最近はペットブームなだけに、ペット達のことも報道に載る。
福島原発半径20キロ圏内の避難勧告で置き去りにされていたペットと飼い主との再会の報道。
はたまた飼い主と生き別れになったワンちゃんをある大学の獣医学部で引き取って、学生が授業の一貫としてケアをし、里親に無事送り出すまでのリポート。
何でも、保護される前に人間に追い回されたり棒で殴られたような形跡のある犬達も少なくはないらしい。
痛ましい話である。

しかし、問題はここからである。
今まで私はどう思考が流れていたかというと、「痛ましい動物がいる」ということに焦点が当たっている。
震災で孤児のようになってしまったペット達がいる。
本当はそれだけではなくって、人間も大変な目にあってしまっている。
これが何時の間にか自分の中から抜け落ちてしまっていたことに気づいたのである。

人間は慣れてしまう動物である。

そして現実から逃避する傾向をもっている。

私は例外でなく不景気の現状に今悩み、ペットに感情移入することで現実から逃避をしている。

震災を免れているにもかかわらず、逃避をしていて現実を正確にとらえられていないのだ。
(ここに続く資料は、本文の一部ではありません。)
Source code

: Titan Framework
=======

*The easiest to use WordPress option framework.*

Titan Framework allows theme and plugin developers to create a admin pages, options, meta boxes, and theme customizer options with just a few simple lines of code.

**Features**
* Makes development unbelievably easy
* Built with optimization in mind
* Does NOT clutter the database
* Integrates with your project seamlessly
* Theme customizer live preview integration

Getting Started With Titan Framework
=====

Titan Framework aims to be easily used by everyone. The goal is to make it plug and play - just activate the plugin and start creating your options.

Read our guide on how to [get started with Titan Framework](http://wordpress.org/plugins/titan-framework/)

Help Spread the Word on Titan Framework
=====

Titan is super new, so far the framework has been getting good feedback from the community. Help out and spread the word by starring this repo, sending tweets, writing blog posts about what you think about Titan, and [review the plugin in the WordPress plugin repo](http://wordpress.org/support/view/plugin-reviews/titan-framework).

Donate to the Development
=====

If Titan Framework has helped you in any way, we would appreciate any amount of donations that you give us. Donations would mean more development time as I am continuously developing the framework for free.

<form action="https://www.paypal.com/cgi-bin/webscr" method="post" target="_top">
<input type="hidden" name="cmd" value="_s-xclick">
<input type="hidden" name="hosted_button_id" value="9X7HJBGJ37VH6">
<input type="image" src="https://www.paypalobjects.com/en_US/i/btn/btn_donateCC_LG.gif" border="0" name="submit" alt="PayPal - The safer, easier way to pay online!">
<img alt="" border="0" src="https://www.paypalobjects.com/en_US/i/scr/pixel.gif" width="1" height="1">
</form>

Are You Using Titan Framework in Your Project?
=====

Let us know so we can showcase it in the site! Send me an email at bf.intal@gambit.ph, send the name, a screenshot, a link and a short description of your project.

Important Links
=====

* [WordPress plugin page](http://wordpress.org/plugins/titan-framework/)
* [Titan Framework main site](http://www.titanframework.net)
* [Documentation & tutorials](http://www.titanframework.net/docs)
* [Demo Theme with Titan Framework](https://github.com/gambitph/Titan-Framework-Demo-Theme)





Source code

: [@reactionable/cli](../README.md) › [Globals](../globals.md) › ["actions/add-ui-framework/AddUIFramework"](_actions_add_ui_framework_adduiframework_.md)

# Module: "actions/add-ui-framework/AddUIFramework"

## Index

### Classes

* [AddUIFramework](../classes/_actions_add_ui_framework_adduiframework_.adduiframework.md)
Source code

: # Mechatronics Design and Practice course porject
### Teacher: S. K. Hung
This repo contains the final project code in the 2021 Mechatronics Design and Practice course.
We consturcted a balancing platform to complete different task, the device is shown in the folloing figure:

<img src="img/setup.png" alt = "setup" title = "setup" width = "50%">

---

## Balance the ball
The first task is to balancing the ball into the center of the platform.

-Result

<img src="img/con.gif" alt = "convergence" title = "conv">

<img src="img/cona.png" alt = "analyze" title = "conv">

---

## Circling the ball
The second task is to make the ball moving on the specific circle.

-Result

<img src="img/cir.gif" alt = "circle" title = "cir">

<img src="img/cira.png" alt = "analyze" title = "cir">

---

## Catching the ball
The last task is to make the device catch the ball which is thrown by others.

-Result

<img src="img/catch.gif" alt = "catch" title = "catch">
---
ペットの里親探しの話を正確に捉えるのだとしたら、人間がやむにやまれずペットを手放したりするときに、やはり飼い主が悔いて辛いだろうから、もし単に放逐されている動物を保護したとしても、飼い主のその気持ちを人間が察してあげて、代わりに飼ってくれる里親を探しているのだ。
もちろん、いい加減な飼い主は大いに責められ糾弾されなければならない。
しかし、先の震災をこういった一般的な事項と並列に考えてはいけなかった。
まずは人間ありきなのだ。

この手の無神経さと現実感のなさというものは、頭でっかちになるとよくありがちである。
かくいう私は去年働いていた職場でそれを痛烈に感じて反発していたものだ。
その会社は環境の調査コンサルティングの会社で、そこでの非正規雇用の人間は、待遇も扱いもテキトーで事業主のようなものであった。
その職場でたまたま見た資料で「動物のために安全な道を作る」とかいうものを見つけ、「この会社は動物とか虫には優しくて、人間には優しくできないのか」と思っていたものである。
また、その会社は地方自治体から環境に関する住民の意識調査に関するアンケートの作成とその集計の仕事を請け負っていて、私はその回答のデータ入力をやったが、素人にでもわかるほど出来の悪い、分かりにくいアンケートだった。
しかも昔似たような案件で使ったのを無理やり焼き直したものであったらしい。
更に言えば調査地をロクに調べもしないでそのまま使ったものであったらしく、的を大きく外れたアンケートであった。
アンケートの回答にもその旨が指摘されていて笑えるものだった。
この人たち、一応大学院とか出ているらしいのにねぇとか笑っていたものでした。
まるで現実感がないんだから。

そんなことを言っておきながら、事実、今、自分の逃避傾向について考える。
最近流行りのエコもなにもかも、基本は人間の為です。
次世代の人間に対する心遣いです。
人間が人間を本当に気使えるような自分になりたいと思い、また社会でもそうあって欲しいと思いました。